The BP or not BP campaign, which has staged a number of protests at the Edinburgh gallery, responded by declaring: “We hope that the few remaining institutions that allow themselves to be used as greenwash for the industry join the National Galleries on the right side of history.”

However, a spokesman for the city council said: “Aberdeen Art Gallery will host the BP Portrait Award exhibition between October 2020 and January 2021 as planned.

“As an organisation, the council’s environmental responsibilities are of paramount importance and we are committed to continuing to play a leading role in addressing climate change. We have statutory responsibilities in that respect, but our commitment goes far beyond that.

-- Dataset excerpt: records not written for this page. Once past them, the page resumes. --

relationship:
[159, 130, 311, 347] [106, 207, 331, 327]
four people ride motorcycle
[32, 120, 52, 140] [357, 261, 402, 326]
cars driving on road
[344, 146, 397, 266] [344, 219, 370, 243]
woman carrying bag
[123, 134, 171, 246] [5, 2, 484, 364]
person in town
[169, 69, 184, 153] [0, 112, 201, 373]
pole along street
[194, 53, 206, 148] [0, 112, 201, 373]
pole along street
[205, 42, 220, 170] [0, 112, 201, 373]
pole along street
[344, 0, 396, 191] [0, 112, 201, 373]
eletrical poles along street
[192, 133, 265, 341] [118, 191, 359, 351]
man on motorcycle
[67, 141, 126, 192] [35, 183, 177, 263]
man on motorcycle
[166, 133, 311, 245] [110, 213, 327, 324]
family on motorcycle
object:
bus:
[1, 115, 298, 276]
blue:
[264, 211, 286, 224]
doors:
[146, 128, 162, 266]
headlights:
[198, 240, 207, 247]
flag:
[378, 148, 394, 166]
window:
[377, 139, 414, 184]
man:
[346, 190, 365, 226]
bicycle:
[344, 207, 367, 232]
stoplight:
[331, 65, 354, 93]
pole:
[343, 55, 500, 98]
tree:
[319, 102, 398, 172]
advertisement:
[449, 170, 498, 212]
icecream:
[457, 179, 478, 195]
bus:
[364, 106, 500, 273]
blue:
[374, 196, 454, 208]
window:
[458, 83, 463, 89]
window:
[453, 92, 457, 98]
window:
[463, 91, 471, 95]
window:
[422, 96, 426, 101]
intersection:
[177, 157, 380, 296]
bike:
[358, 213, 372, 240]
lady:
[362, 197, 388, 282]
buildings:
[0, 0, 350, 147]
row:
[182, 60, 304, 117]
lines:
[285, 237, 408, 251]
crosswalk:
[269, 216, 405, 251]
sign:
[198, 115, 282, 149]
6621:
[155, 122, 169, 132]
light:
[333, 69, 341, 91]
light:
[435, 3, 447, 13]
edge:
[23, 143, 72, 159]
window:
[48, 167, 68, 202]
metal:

“Aberdeen is also proud of its role as an international energy hub and the council values the relationships it has built over many years with the sector, recognising the contribution oil and gas has made to the economy not only regionally, but nationally. Our partnership with BP, a major supporter of art and culture in the UK, has contributed to the landmark redevelopment of Aberdeen Art Gallery.”

Alys Mumford, an activist with BP or not BP? Scotland, said: “We call on the Aberdeen Art Gallery to follow the lead of National Galleries Scotland and reconsider its relationship with BP.

“In the middle of a climate emergency, Scotland’s arts institutions should not be promoting oil corporations like BP.

“This is a company that spends ten of millions of pounds each year lobbying against climate solutions, and 97 per cent of its business is still in fossil fuels.

“We recognise the challenges that art and cultural institutions face, and so we also urge the Scottish Government to put in place sustainable funding for the arts across Scotland.

“If Scotland is truly to be a world leader on climate change, we must support sectors to divest from fossil fuels.

“This also means ensuring a just transition - guaranteeing people jobs in the green economy, and ensuring that our art institutions do not have to rely on oil money to survive.”